The artwork is the first French still life from the 17th century to be added to the collection, and it is one of several purchases honoring the museum’s 50th anniversary. The French paintings from the era in the group, which also include works by Nicolas Poussin, Georges de La Tour, and the Le Nain brothers, “contribute a new perspective,” according to Lee. “The fact that Moillon is a female artist is beneficial,” he continues.
Moillon is not well-known today, but during her lifetime, her trompe l’oeil still lifes of fruits and vegetables that look like jewels were very popular. Moillon was born in 1609 or 1610 to a Protestant family in Catholic France. After displaying her first piece, a painting of a bowl of peaches, at Grenoble, she sold it. She is also thought to have gotten contracts from Charles I of England and Louis XIII of France, who both acquired five of her fruit paintings. Her work can be found in the collections of the Louvre, the Art Institute of Chicago, the Los Angeles County Museum of Art, and the Norton Simon Museum in Pasadena.
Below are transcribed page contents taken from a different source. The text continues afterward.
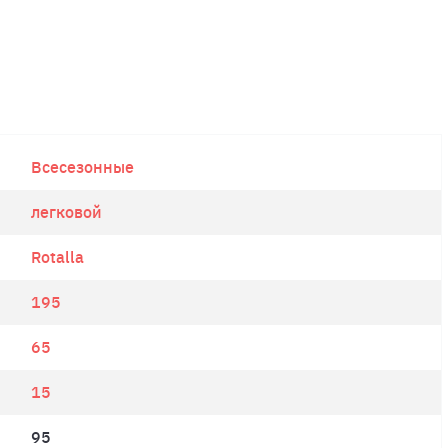
Всесезонные
легковой
Rotalla
195
65
15
95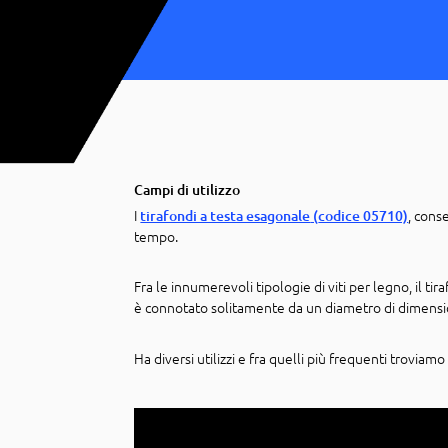
Campi di utilizzo
I
, cons
tirafondi a testa esagonale
(
codice 05710)
tempo.
Fra le innumerevoli tipologie di viti per legno, il 
è connotato solitamente da un diametro di dimens
Ha diversi utilizzi e fra quelli più frequenti troviamo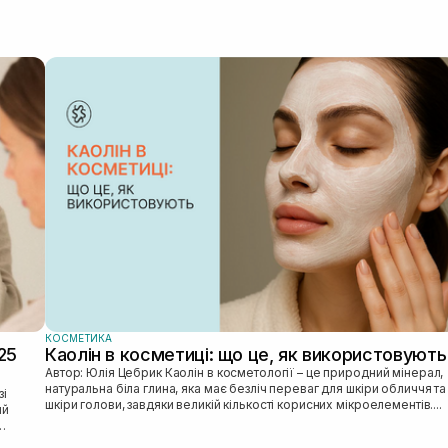
КОСМЕТИКА
25
Каолін в косметиці: що це, як використовують
Автор: Юлія Цебрик Каолін в косметології – це природний мінерал,
натуральна біла глина, яка має безліч переваг для шкіри обличчя та
шкіри голови, завдяки великій кількості корисних мікроелементів....
ий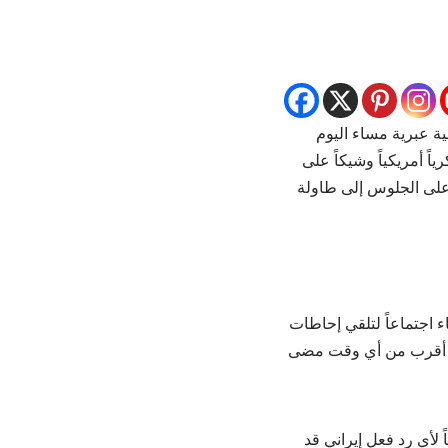
ة عبرية مساء اليوم
ً أمريكياً وشيكاً على
على الجلوس إلى طاولة
ء اجتماعاً لتلقي إحاطات
تت أقرب من أي وقت مضى
 لأي رد فعل إيراني قد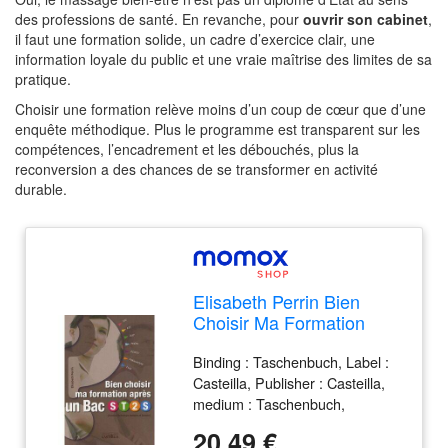
des professions de santé. En revanche, pour
ouvrir son cabinet
,
il faut une formation solide, un cadre d’exercice clair, une
information loyale du public et une vraie maîtrise des limites de sa
pratique.
Choisir une formation relève moins d’un coup de cœur que d’une
enquête méthodique. Plus le programme est transparent sur les
compétences, l’encadrement et les débouchés, plus la
reconversion a des chances de se transformer en activité
durable.
Elisabeth Perrin Bien
Choisir Ma Formation
Après Un Bac St2s
Binding : Taschenbuch, Label :
(Sciences Et
Casteilla, Publisher : Casteilla,
Technologies Sanitaires
medium : Taschenbuch,
Et Sociales) : Des
publicationDate : 2008-08-01,
Formations Pour Des
20,49 €
authors : Elisabeth Perrin,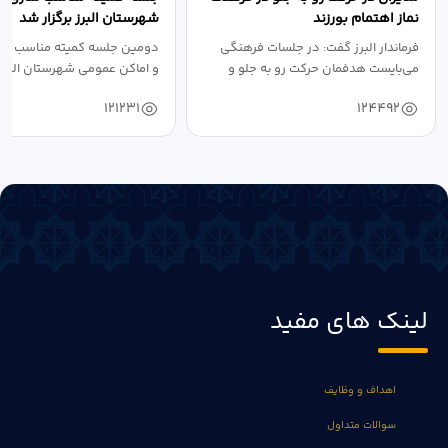
نماز اهتمام بورزند
شهرستان البرز برگزار شد
فرماندار البرز گفت: در جلسات فرهنگی
دومین جلسه کمیته مناسب ساز
می‌بایست هدفمان حرکت رو به جلو و
و اماکن عمومی شهرستان البرز
دستیابی...
۱۴۰۴ به...
121231
124492
لینک های مفید
اهداف و وظایف
سوالات متداول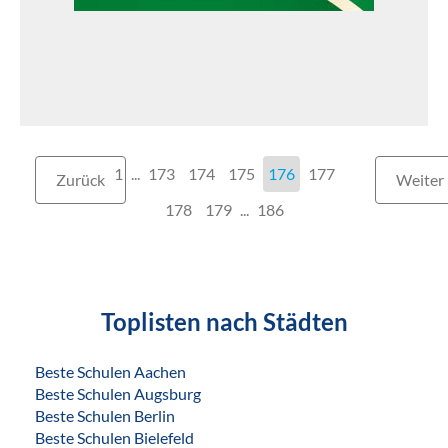
1
...
173
174
175
176
177
Zurück
Weiter
178
179
...
186
Toplisten nach Städten
Beste Schulen Aachen
Beste Schulen Augsburg
Beste Schulen Berlin
Beste Schulen Bielefeld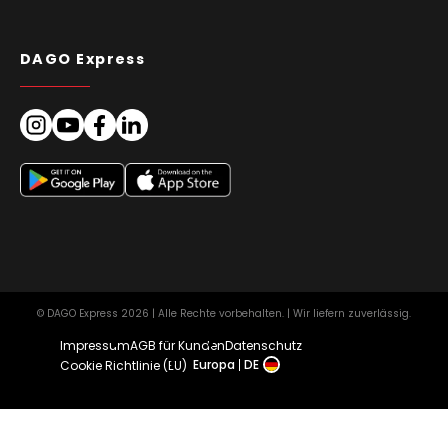
DAGO Express
© DAGO Express 2026 | Alle Rechte vorbehalten. | Wir liefern zuverlässig.
Impressum
AGB für Kunden
Datenschutz
Europa
DE
Cookie Richtlinie (EU)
Moillon was introduced to the serene tabletop scenes of painters from the southern Netherlands. They were among those seeking asylum from religious persecution while growing up in the Parisian neighborhood of Saint-Germain-des-Prés, which served as a haven for Protestant refugees. Her father, Nicolas, was a painter, and her brother, Isaac, would become well-known for his Baroque paintings. She also hails from a family of painters. On the other hand, scholars agree that her stepfather, the painter and merchant Francois Garnier, was her teacher. According to an inventory made after her mother’s death in 1630, she had painted 13 still lifes by the time she was 20 years old, most of which featured fruit.
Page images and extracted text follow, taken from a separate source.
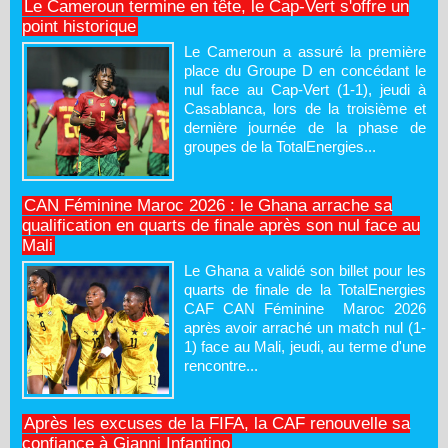
Le Cameroun termine en tête, le Cap-Vert s'offre un
point historique
Le Cameroun a assuré la première
place du Groupe D en concédant le
nul face au Cap-Vert (1-1), jeudi à
Casablanca, lors de la troisième et
dernière journée de la phase de
groupes de la TotalEnergies...
CAN Féminine Maroc 2026 : le Ghana arrache sa
qualification en quarts de finale après son nul face au
Mali
Le Ghana a validé son billet pour les
quarts de finale de la TotalEnergies
CAF CAN Féminine Maroc 2026
après avoir arraché un match nul (1-
1) face au Mali, jeudi, au terme d'une
rencontre...
Après les excuses de la FIFA, la CAF renouvelle sa
confiance à Gianni Infantino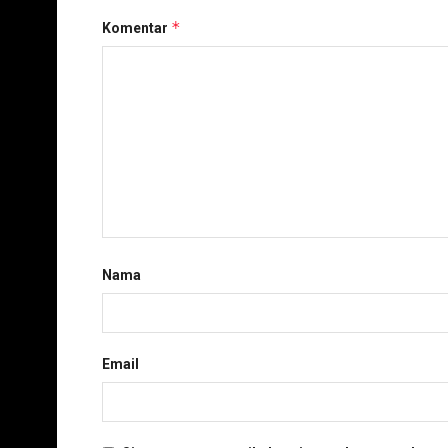
*
Komentar
Nama
Email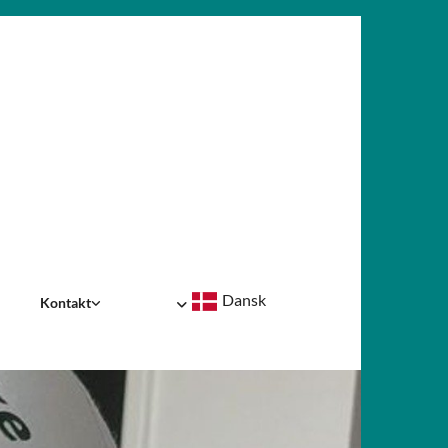
Dansk
Kontakt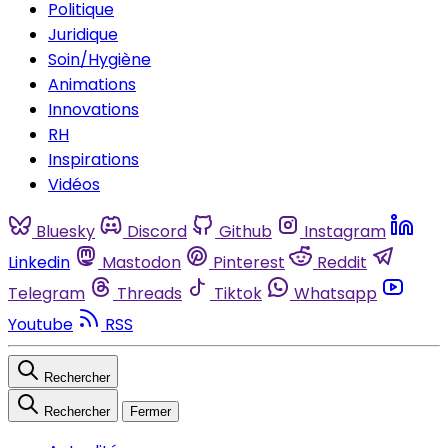
Politique
Juridique
Soin/Hygiène
Animations
Innovations
RH
Inspirations
Vidéos
Bluesky
Discord
Github
Instagram
Linkedin
Mastodon
Pinterest
Reddit
Telegram
Threads
Tiktok
Whatsapp
Youtube
RSS
Rechercher
Rechercher
Fermer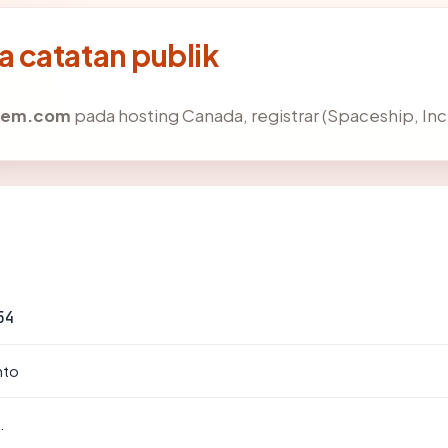
 catatan publik
hem.com
pada hosting Canada, registrar (Spaceship, Inc.
54
nto
.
A family in central France has owned Still Life with a Bowl of Strawberries since the early 20th century. The previous frame’s label, which says “J-A Ponsin, Rue Fortuny, Paris,” raises the possibility that it originally belonged to Joseph-Albert Ponsin, an actor, a stained-glass artist, and the creator of the Bourjois cosmetics firm. When the piece went up for auction in March, La Gazette Drouot predicted a bidding war; it ended up fetching €1.6 million (including fees), more than eight times the high estimate of €200,000, and breaking Moillon’s previous record of €1.1 million (including costs) from a Sotheby’s Paris auction in 2016.
Williams stated that “this is the finest image by Louise Moillon to come on the market in the last 50 years,” but both The Kimbell and Williams declined to disclose how much they paid for the piece.
The catalogue raisonné of Moillon, written by Dominique Alsina, lists 69 genuine paintings. Most of these are from the 1629–1637 period and have the artist’s signature, “Louyse Moillon.” Her last known piece was made in 1641, when she married Étienne Girardot, a lumber dealer. Kimble thinks that she might not have kept her job because her husband had a lot of money, a high social status, and a big family. The antique form of her work had fallen out of favor, according to historians Pierre Rosenberg, John Wyndham Pope-Hennessy, and Marc Fumaroli, who was writing in France during the Golden Age.
Moillon may not be making a comeback just yet, but she is getting praise from institutions bit by bit. In 2021, the Toledo Museum of Art bought a painting by Moillon that is a still life of lemons and oranges. In collaboration with the National Museum of Women in the Arts, the Baltimore Museum of Art is now displaying a market scene from 1630 through the summer of 2023. At the Louvre, cherry, plum, and melon paintings stand out in a significant still-life exhibition.
A still life with a lavish bouquet by Dutch artist Jacques de Gheyn II is displayed in the museum’s south gallery, next to Still Life with a Bowl of Strawberries. Lee claims that the two paintings “show two dramatically different approaches to still-life painting in the early 17th century,” even if the Morillon is more severe than the vivacious De Gheyn.